● Texto
--

XILOGRAVURAS IMPRIMEM MARCAS DE PERSONALIDADE NA CASA E CONQUISTAM ESPAÇO



Xilogravuras imprimem marcas de personalidade na casa e conquistam espaço

Técnica milenar de xilografia ganha força na decoração de imóveis. Especialistas dão dicas de como usá-la sem exagero em vários ambientes e dar destaque de peça artística.

Técnica milenar de xilografia ganha força na decoração de imóveis. Especialistas dão dicas de como usá-la sem exagero em vários ambientes e dar destaque de peça artística.

O artista plástico Rogério Fernandes faz xilogravura em quadros e em várias tipos de peças para casa, como luminárias, pratos e copos. Preços variam de R$ 35 a R$ 2,5 mil  (Eduardo Almeida/RA Studio)
O artista plástico Rogério Fernandes faz xilogravura em quadros e em várias tipos de peças para casa, como luminárias, pratos e copos. Preços variam de R$ 35 a R$ 2,5 mil

Surgidos a partir de uma matriz de madeira, os traços firmes da xilogravura deixam, como um carimbo, as marcas de tinta no papel. Originada no Oriente, esta arte milenar começou a ter destaque no Brasil através dos folhetos de literatura de cordel do Nordeste e, hoje em dia, atrai a curiosidade de cada vez mais pessoas. Agora, fortalecendo a valorização dos elementos regionais no mundo da decoração, a xilogravura ganhou a casa, e conquista espaço em quadros, estampando almofadas e cerâmicas, ou aplicada em diversos outros tipos de adornos e itens domésticos.

Por abrir o leque de possibilidades múltiplas - já que a mesma figura pode ser impressa diversas vezes pela matriz de madeira -, para o arquiteto Hélio Albuquerque a xilogravura se transforma em uma alternativa muitas vezes mais acessível para quem quer ter uma obra de arte na parede, mas não pode para isso investir uma alta quantia, o que de maneira alguma desqualifica ou desmerece a obra, apenas a torna mais tangível, ressalta o profissional. “A primeira coisa que vem à cabeça ao pensar em xilogravura é seu uso como quadros emoldurados na parede, mas sua aplicação pode ir além. Pode-se ter painéis, tecidos para revestimento, papéis de parede, onde a técnica pode ser usada em grandes formatos. A criatividade não tem fim”, salienta Hélio.

--

● Dados do exercício
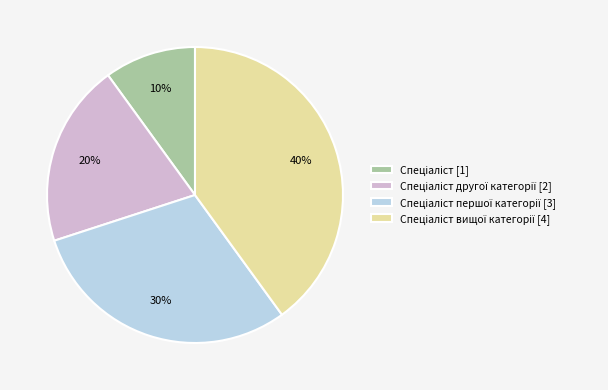

To the nearest percent, what is the difference between the largest and smallest slice percentages?

30%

--

● Tarefa
Traduza para o inglês esta frase do texto sobre xilogravuras: "Originada no Oriente, esta arte milenar começou a ter destaque no Brasil através dos folhetos de literatura de cordel do Nordeste e, hoje em dia, atrai a curiosidade de cada vez mais pessoas."

● Resposta
Originating in the East, this ancient art began to gain prominence in Brazil through the cordel literature pamphlets of the Northeast and, nowadays, attracts the curiosity of more and more people.